1754 - 1755

The dissolution of the Danish West India and Guinea Company

For many years, the Danish West India and Guinea Company monopolized trade and shipping in the Danish West Indies. The plantation owners were not happy with this. They wanted liberalization.

In 1748, the island authorities reported home to Copenhagen that something had to be done for the plantation owners in dire straits, who were referred to by the settlers on neighboring islands with disdain as “the company blacks”. The company also had problems supplying the colony with goods, officials, settlers, slaves, and soldiers, as well as taking the products of the colony. The plantation owners and the merchants in the Danish colony in the West Indies demanded that the Danish king take over the islands, lift restrictions on shipping, and terminate the company monopoly on sugar refining. This was well-matched to the economic mindset of the era, mercantilism.
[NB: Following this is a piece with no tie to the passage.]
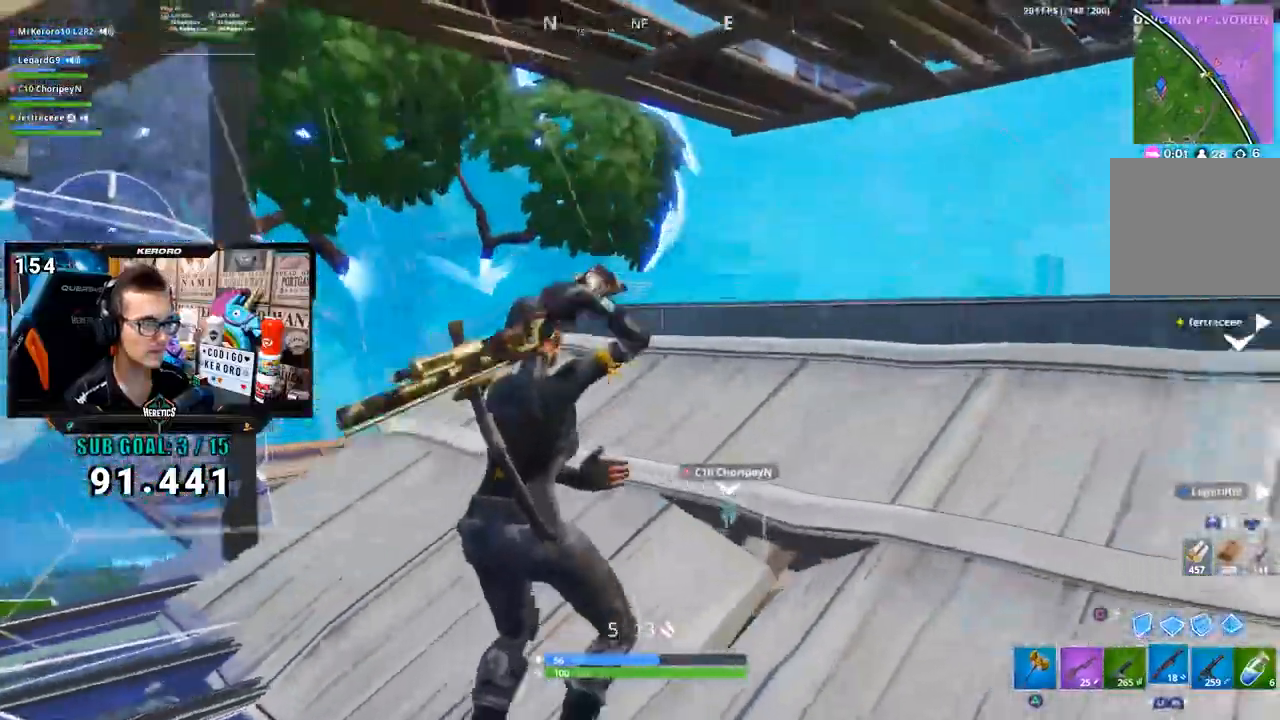
{"dt_ms": 500, "buttons": [], "left_stick": "right", "right_stick": "center", "button_events": [[33, "CROSS", "down"], [117, "CROSS", "up"]]}
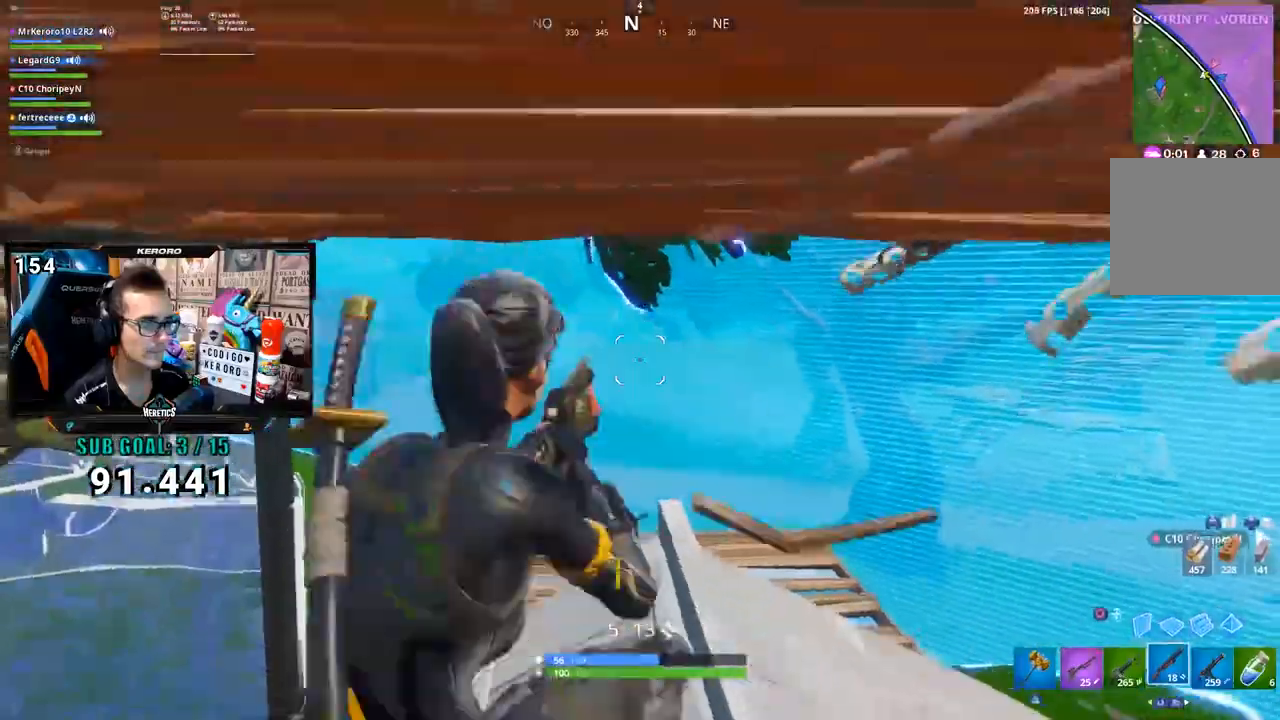
{"dt_ms": 1000, "buttons": ["CIRCLE", "L2"], "left_stick": "up", "right_stick": "center", "button_events": [[817, "CIRCLE", "down"], [917, "CIRCLE", "up"], [917, "L2", "down"], [1000, "CIRCLE", "down"]]}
A. G. Moltke sells the shares in the company to the King

The company president, Lord Steward A. G. Moltke – who was the most powerful man in the realm – made sure that the King was able to buy all the company shares. The Danish West India and Guinea Company was dissolved, and the three islands were made a Crown Colony.

The administration of the colony was transferred from the company to a new government West India-Guinea office. Local rule of the colony was organized almost as a Danish county with a Governor-General and a local government. At the same time, the seat of the government was moved from St. Thomas to St. Croix. This meant that two privy councils on St. Croix and St. Thomas, respectively, came to play a bigger role than the local government. The local administration was handled by a city bailiff (“byfoged”) in each of the three major cities on St. Croix and St. Thomas and a rural bailiff (“landfoged”) on St. John.

Picture of the the general meeting minutes from 1754.
The Danish West India and Guinea Company’s last general meeting was held on June 24, 1754. The shareholders have thanked the King for his purchase of all the shares by their signatures in the general meeting minutes (The Danish National Archives).